The models are good enough that this works.

You can keep disagreeing for a while, but know that almost all the code in the industry is written like this now.

Trust of a project long term always was and continues to be of concern when choosing a critical dependency .

The concern basically boils down to how large and serious is the team and what if they abandon the project in few weeks or months .

These were always the risks, many here have been burned by betting years of their career building against promising but what turned out to be weak projects

OP is alluding to the fact that today commit frequency, lines of code or how active the contributors in the issue trackers are no longer good signals to use as proxy.

When the underlying project to yours is few million lines of code written by machines only it is not going to be feasible fork and maintain or in-house it if the maintainers abandon it

To be clear users of a library or a tool aren’t owed anything when it available gratis and fully open source .

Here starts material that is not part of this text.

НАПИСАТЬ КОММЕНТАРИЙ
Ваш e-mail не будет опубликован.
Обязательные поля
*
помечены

However not everyone has access to unlimited tokens to disregard the quality (in terms of history and usage ) or size of the underlying project completely

  • I think the primary value of a project like this is the demonstration that this is possible and a proof that it does not incur some unknown tradeoff you'll discover after spending resources doing it.

    IMO the maintenance story is more or less solved if you can keep AI agents refactoring and improving it in a loop.

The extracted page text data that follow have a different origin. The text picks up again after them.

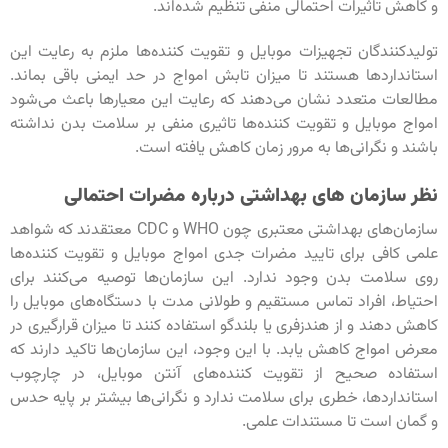
و کاهش تاثیرات احتمالی منفی تنظیم شده‌اند.
تولیدکنندگان تجهیزات موبایل و تقویت کننده‌ها ملزم به رعایت این
استانداردها هستند تا میزان تابش امواج در حد ایمنی باقی بماند.
مطالعات متعدد نشان می‌دهند که رعایت این معیارها باعث می‌شود
امواج موبایل و تقویت کننده‌ها تاثیری منفی بر سلامت بدن نداشته
باشند و نگرانی‌ها به مرور زمان کاهش یافته است.
نظر سازمان های بهداشتی درباره مضرات احتمالی
سازمان‌های بهداشتی معتبری چون WHO و CDC معتقدند که شواهد
علمی کافی برای تایید مضرات جدی امواج موبایل و تقویت کننده‌ها
روی سلامت بدن وجود ندارد. این سازمان‌ها توصیه می‌کنند برای
احتیاط، افراد تماس مستقیم و طولانی مدت با دستگاه‌های موبایل را
کاهش دهند و از هندزفری یا بلندگو استفاده کنند تا میزان قرارگیری در
معرض امواج کاهش یابد. با این وجود، این سازمان‌ها تاکید دارند که
استفاده صحیح از تقویت کننده‌های آنتن موبایل، در چارچوب
استانداردها، خطری برای سلامت ندارد و نگرانی‌ها بیشتر بر پایه حدس
و گمان است تا مستندات علمی.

    > However not everyone has access to unlimited tokens

    Apologies. I did not consider this when writing my comment, being spoilt by unlimited 'free' AI.

    Free in quotes because, presumably, training agents on AI usage from developers is worth more than the cost of providing free AI.

    • > IMO the maintenance story is more or less solved if you can keep AI agents refactoring and improving it in a loop.

      That’s a weak argument, though, if the future of AI is totally unreliable when it comes to cost and quality. Right now I definitely wouldn’t want to depend on being able to infinitely access AI tools for such an important part of the toolchain.

      Aside from that it’s just not attractive to trust a project made by one person.

I have used AI agents extensively for coding and my experience is that it's fine for prototypes, but in large projects like this there is risk that the codebase becomes unmaintainable.

  • In large projects there is always a risk, if not an inevitability, that a code base becomes unmaintanable by some definition. AI surfaces this faster, but also AI lowers the cost of testing and refactoring. AI gives a linear multiplier in producing solutions, but complexity gives a quadratic increase in problems. The art of producing software has always been in choosing what not to do.

  • This is a very popular opinion that is sort of obsolete now in my opinion.

    It was a valid concern last year. We have seen tremendous progress on this in the last 4-6 months.

    Even if your initial prototypes are unmaintainable slop, the state of the art models are fairly good at refactoring and fixing things.

Not at all, I can assert that the Spring code on my current project is classical programming.

In many places AI tools aren't even allowed to touch customer repos.